● **Trecho fornecido**
# # # # # # #
16. No âmbito do processo comum singular n.º 351/17.5GBVVD, que correu termos neste Juízo Local Criminal de Vila Verde, por sentença transitada em julgado a 19.06.2019, foi o arguido condenado pela prática, a 11.06.2017, de um crime de furto qualificado na pena de 3 anos e 6 meses de prisão, suspensa na sua execução por igual período e sujeita a regime de prova.
17. O processo de desenvolvimento psicossocial do arguido decorreu no seio do seu agregado social de origem, numa dinâmica familiar caracterizada como estruturada e socioeconomicamente assente na actividade laboral dos progenitores como comerciantes de feiras e mercados. Iniciou-se no sistema de ensino em idade regulamentar, tendo abandonado a escola aos 17 anos de idade, após concluir o 9.º ano de escolaridade.
18. O seu percurso escolar foi caracterizado pelo absentismo e comportamentos desajustados, os quais estiveram na origem de algumas participações disciplinares.
19. Após a intervenção da CPCJ de … foi orientado a prosseguir os estudos, através de cursos de educação e formação, que abandonou antes do seu termo. Mais tarde obteve a equivalência ao 12.º ano de escolaridade, através da frequência de um curso profissional de serviço de mesa e bar.
# # # # # # #
● **Tarefa 1**
Edite o trecho sobre o arguido, começando em "17. O processo" e terminando em "mesa e bar.", e troque "progenitores" por "pais".
● **Tarefa 2**
Segundo o trecho sobre o arguido, através de que curso ele obteve a equivalência ao 12.º ano de escolaridade?

Itens guardados de uma coleção:
# # # # # # #
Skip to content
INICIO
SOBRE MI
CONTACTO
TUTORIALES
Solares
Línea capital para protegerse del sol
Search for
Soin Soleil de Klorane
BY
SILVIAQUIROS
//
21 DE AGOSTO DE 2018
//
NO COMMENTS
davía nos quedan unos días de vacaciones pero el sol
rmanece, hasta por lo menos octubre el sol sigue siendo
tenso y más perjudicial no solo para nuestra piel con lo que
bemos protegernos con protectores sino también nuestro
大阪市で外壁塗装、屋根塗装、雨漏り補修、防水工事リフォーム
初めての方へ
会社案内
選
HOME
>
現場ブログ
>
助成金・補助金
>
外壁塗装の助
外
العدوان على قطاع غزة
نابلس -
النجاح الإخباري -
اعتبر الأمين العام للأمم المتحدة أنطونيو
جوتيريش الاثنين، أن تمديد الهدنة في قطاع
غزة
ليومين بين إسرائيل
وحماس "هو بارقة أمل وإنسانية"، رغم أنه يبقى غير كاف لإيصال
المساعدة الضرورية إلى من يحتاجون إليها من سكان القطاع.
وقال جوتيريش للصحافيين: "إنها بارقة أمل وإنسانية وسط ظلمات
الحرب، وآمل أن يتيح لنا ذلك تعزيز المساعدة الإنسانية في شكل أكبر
# # # # # # #
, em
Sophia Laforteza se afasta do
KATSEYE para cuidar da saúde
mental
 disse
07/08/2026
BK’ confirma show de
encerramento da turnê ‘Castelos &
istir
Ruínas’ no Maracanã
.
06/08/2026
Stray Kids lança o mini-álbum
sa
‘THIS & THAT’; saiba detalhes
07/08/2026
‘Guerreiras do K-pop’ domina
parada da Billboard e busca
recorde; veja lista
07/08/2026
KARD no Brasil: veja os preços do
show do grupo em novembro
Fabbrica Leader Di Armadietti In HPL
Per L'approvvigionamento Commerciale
# # # # # # #
● **Resposta 1**
17. O processo de desenvolvimento psicossocial do arguido decorreu no seio do seu agregado social de origem, numa dinâmica familiar caracterizada como estruturada e socioeconomicamente assente na actividade laboral dos pais como comerciantes de feiras e mercados. Iniciou-se no sistema de ensino em idade regulamentar, tendo abandonado a escola aos 17 anos de idade, após concluir o 9.º ano de escolaridade.
18. O seu percurso escolar foi caracterizado pelo absentismo e comportamentos desajustados, os quais estiveram na origem de algumas participações disciplinares.
19. Após a intervenção da CPCJ de … foi orientado a prosseguir os estudos, através de cursos de educação e formação, que abandonou antes do seu termo. Mais tarde obteve a equivalência ao 12.º ano de escolaridade, através da frequência de um curso profissional de serviço de mesa e bar.

● **Resposta 2**
Através de um curso profissional de serviço de mesa e bar.